ABC Radio later stated he had given them his story free of charge, albeit only after unsuccessfully asking them to match an £11,000 offer he claimed to have gotten from another unnamed group. The police also reportedly “had doubts about the story because of Megee’s previous minor drug convictions” but dismissed suggestions of criminal wrongdoing on his part. The hospital staff were similarly uncertain, with the doctor who treated him saying it was “very difficult to either deny or validate” his story due to the unexpected speed of his recovery.
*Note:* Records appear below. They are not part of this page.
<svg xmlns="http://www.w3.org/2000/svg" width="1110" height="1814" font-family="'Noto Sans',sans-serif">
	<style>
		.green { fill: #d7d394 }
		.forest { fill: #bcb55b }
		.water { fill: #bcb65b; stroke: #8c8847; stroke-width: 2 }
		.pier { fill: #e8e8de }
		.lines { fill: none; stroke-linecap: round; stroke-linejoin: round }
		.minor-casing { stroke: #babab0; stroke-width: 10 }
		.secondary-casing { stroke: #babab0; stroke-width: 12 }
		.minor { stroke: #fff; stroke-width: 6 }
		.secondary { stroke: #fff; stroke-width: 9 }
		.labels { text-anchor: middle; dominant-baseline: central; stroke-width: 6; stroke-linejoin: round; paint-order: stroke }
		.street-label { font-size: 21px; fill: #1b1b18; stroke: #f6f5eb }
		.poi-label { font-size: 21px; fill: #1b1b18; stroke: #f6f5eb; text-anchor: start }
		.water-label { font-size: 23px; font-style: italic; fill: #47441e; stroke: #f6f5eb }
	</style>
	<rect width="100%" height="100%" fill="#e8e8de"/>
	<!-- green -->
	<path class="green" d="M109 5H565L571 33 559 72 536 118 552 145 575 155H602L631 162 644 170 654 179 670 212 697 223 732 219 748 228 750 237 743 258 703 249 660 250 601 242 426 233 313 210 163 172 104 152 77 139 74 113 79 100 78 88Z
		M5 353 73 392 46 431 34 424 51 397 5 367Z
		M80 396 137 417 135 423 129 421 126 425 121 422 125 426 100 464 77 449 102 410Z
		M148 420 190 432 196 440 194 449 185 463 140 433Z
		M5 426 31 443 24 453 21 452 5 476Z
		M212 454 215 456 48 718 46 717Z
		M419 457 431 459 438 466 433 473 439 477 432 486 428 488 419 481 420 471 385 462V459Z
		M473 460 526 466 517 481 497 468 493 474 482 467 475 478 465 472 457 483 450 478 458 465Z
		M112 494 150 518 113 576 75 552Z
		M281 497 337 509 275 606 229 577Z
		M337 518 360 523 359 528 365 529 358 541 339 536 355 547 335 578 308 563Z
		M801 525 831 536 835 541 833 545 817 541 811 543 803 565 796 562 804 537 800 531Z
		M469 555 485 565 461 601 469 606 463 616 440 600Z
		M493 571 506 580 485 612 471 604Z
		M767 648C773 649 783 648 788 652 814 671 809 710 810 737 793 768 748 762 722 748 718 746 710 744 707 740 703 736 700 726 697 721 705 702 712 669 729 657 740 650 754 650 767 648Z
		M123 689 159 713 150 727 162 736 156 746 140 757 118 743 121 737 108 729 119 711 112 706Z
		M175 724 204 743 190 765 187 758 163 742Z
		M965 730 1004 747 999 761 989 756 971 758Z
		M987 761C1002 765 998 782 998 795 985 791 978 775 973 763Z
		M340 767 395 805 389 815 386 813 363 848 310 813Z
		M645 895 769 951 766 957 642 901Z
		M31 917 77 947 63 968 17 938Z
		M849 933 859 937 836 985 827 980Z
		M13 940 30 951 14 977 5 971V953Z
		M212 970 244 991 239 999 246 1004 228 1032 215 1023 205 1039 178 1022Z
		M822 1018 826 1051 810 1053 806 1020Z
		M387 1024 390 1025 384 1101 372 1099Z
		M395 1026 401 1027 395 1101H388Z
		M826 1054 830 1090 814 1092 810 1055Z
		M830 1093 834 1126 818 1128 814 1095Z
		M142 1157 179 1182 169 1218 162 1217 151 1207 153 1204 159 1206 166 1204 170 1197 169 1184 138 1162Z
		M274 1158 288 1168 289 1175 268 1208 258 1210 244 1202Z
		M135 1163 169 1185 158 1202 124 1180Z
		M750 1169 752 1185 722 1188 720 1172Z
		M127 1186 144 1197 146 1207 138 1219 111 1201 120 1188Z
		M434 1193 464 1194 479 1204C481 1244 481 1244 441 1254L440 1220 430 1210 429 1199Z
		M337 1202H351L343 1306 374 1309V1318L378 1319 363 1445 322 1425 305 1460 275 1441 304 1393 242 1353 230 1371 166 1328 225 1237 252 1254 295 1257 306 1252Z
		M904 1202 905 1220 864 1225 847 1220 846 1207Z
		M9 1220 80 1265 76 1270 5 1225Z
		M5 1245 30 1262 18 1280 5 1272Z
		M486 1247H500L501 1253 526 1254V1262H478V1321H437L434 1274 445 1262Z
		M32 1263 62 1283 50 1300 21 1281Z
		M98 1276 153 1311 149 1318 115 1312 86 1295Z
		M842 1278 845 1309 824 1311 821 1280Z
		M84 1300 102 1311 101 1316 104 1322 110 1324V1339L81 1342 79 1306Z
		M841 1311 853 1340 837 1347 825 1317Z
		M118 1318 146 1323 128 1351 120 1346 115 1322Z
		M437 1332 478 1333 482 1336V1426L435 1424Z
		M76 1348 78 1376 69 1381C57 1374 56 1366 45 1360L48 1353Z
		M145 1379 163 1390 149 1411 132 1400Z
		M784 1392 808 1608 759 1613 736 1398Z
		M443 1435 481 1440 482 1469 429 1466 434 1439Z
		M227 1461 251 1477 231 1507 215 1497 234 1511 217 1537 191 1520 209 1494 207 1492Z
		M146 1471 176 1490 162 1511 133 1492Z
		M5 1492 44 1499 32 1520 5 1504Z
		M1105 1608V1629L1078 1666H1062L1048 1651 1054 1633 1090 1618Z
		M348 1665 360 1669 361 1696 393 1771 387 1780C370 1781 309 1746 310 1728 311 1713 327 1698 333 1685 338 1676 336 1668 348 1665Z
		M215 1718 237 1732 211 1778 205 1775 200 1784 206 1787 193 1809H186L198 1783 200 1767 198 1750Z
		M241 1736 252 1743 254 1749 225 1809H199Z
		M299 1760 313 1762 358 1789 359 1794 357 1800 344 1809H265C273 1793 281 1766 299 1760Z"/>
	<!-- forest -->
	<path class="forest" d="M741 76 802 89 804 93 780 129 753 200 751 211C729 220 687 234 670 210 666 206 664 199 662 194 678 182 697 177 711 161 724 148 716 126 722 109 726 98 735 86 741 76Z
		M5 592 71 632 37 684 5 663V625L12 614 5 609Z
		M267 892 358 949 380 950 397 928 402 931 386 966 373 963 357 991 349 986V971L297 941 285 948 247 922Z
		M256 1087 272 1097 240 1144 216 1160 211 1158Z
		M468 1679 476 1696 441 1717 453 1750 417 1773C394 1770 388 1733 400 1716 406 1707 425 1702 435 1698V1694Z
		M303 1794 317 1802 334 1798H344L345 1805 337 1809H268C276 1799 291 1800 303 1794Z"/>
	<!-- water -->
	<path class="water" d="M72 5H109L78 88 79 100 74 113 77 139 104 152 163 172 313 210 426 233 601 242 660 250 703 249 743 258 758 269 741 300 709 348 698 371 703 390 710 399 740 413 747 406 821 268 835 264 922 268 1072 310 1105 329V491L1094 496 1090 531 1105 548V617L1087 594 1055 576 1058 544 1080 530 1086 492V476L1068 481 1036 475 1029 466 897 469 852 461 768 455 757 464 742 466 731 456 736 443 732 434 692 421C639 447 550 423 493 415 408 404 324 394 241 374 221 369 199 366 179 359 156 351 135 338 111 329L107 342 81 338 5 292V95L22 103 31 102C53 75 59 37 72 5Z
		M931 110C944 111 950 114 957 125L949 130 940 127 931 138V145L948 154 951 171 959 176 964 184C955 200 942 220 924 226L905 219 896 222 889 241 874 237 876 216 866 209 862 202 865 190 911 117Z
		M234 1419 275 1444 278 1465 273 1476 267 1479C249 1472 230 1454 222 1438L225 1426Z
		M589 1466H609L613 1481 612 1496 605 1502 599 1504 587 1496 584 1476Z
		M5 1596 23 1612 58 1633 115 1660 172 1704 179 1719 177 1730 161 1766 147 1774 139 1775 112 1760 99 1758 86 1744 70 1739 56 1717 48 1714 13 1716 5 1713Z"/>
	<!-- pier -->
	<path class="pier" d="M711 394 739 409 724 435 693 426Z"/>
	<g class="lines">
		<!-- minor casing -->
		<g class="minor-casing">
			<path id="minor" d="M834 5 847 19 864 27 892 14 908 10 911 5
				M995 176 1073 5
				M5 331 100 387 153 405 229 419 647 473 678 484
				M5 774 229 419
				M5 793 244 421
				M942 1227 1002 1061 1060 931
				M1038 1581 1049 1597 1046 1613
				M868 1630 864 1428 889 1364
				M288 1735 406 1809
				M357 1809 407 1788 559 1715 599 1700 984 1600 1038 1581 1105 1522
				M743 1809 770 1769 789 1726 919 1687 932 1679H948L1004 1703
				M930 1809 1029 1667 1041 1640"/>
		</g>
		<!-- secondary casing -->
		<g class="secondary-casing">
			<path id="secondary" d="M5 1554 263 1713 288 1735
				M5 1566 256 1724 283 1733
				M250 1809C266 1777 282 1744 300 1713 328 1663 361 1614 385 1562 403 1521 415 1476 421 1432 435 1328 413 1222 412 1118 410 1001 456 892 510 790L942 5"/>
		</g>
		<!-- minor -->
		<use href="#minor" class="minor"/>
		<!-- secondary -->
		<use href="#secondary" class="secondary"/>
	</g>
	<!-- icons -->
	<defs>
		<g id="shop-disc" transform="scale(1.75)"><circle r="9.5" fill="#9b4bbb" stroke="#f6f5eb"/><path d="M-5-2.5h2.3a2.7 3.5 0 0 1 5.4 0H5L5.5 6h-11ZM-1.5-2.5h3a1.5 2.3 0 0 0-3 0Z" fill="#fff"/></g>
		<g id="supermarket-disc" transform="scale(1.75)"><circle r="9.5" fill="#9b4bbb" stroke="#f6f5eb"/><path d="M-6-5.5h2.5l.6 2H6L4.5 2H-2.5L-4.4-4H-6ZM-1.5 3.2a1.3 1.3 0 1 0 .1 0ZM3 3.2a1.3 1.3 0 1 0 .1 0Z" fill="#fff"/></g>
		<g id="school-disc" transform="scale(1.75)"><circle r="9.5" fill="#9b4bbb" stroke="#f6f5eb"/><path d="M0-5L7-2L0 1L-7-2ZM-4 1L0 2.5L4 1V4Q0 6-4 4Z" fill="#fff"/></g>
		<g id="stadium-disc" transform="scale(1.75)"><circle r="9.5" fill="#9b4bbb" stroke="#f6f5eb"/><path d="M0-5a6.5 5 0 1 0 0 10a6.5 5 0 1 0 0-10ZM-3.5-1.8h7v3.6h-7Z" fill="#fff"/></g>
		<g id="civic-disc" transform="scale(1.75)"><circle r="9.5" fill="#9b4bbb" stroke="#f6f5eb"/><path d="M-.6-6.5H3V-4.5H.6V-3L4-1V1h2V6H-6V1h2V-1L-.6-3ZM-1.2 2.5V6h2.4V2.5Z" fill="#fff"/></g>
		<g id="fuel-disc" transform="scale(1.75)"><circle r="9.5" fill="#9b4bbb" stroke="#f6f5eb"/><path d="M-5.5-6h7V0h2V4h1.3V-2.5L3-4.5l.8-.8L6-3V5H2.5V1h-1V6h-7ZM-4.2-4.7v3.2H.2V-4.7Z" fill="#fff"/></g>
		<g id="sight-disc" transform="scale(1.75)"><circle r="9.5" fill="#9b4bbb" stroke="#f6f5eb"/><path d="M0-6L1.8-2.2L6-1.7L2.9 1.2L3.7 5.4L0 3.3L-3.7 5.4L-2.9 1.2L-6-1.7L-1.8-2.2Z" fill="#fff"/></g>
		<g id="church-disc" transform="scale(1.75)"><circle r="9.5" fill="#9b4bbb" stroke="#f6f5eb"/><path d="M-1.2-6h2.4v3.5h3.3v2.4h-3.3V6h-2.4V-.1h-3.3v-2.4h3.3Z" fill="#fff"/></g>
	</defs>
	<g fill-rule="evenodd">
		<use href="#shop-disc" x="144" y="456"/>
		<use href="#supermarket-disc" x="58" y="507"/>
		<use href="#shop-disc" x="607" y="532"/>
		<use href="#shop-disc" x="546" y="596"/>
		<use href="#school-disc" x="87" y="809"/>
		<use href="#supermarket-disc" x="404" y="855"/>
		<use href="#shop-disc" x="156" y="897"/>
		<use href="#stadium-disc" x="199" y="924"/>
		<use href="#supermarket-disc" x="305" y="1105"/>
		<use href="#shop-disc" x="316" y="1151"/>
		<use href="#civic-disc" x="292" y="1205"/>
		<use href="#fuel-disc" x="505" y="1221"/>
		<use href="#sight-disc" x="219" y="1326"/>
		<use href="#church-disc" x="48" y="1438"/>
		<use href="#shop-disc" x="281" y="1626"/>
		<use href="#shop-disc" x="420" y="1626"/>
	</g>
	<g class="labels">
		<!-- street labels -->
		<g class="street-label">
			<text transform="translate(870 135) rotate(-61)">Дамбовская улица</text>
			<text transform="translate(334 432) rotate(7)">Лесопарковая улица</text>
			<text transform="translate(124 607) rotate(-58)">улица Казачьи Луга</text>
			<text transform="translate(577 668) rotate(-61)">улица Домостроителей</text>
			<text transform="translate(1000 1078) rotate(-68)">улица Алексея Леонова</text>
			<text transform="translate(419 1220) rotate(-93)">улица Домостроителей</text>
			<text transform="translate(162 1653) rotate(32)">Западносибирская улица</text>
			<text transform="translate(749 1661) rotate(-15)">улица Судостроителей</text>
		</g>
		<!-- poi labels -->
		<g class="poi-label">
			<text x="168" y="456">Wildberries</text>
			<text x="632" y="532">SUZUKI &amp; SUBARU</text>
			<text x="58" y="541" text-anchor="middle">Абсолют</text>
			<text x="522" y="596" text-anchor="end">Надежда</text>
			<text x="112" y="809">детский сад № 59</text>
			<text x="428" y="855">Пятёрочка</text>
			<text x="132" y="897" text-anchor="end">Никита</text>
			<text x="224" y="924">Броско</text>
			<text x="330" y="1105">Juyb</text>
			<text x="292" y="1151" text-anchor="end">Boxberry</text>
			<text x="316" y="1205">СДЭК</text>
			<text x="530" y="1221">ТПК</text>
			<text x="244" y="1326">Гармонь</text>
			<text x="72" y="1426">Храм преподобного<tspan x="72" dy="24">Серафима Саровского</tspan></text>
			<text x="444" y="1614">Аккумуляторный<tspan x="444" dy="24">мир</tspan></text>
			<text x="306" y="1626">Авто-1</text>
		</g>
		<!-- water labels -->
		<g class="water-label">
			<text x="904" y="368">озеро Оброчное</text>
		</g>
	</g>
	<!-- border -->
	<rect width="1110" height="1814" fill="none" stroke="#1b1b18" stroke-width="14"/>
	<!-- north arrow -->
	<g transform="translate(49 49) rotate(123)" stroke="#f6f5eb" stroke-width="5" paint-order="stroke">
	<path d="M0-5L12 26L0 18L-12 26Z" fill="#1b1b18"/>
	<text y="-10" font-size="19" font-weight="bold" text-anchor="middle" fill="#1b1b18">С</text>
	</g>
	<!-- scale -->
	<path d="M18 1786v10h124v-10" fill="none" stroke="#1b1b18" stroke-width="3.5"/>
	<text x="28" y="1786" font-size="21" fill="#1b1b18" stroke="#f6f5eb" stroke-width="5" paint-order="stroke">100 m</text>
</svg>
Yet Mr Megee stood by his story and credited his survival to his desire to see his friends and family again. He said: “People need to understand what I have been through. To have survived out there for so long and then be told I made it all up makes me sick.” He further added: “Before, I was a bit blasé about life, but now I cherish it everyday.”
Although his survival seems a miracle, Les Hiddins, an outback survival expert, said it isn’t that surprising. He claimed people can live off the outback’s wilderness for up to three years and noted that he had gone missing during the rainy season, making water much easier to come by. Mr Megee now lives in Dubai, where he manages a construction team. He hopes to do aid work in Africa one day, believing there is a higher cause behind his survival. He said: “I just think I didn’t die for a reason, and I’m able to help other people.”